Job item: Once the pictures are set aside, repeat all of the data below exactly.

Raw data:
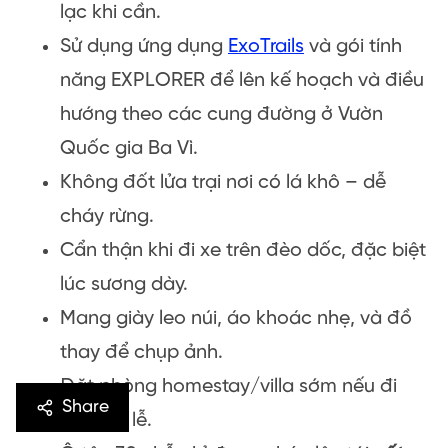
lạc khi cần.
Sử dụng ứng dụng
ExoTrails
và gói tính
năng EXPLORER để lên kế hoạch và điều
hướng theo các cung đường ở Vườn
Quốc gia Ba Vì.
Không đốt lửa trại nơi có lá khô – dễ
cháy rừng.
Cẩn thận khi đi xe trên đèo dốc, đặc biệt
lúc sương dày.
Mang giày leo núi, áo khoác nhẹ, và đồ
thay để chụp ảnh.
Đặt phòng homestay/villa sớm nếu đi
Share
vào dịp lễ.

Output:
lạc khi cần.
Sử dụng ứng dụng
ExoTrails
và gói tính
năng EXPLORER để lên kế hoạch và điều
hướng theo các cung đường ở Vườn
Quốc gia Ba Vì.
Không đốt lửa trại nơi có lá khô – dễ
cháy rừng.
Cẩn thận khi đi xe trên đèo dốc, đặc biệt
lúc sương dày.
Mang giày leo núi, áo khoác nhẹ, và đồ
thay để chụp ảnh.
Đặt phòng homestay/villa sớm nếu đi
Share
vào dịp lễ.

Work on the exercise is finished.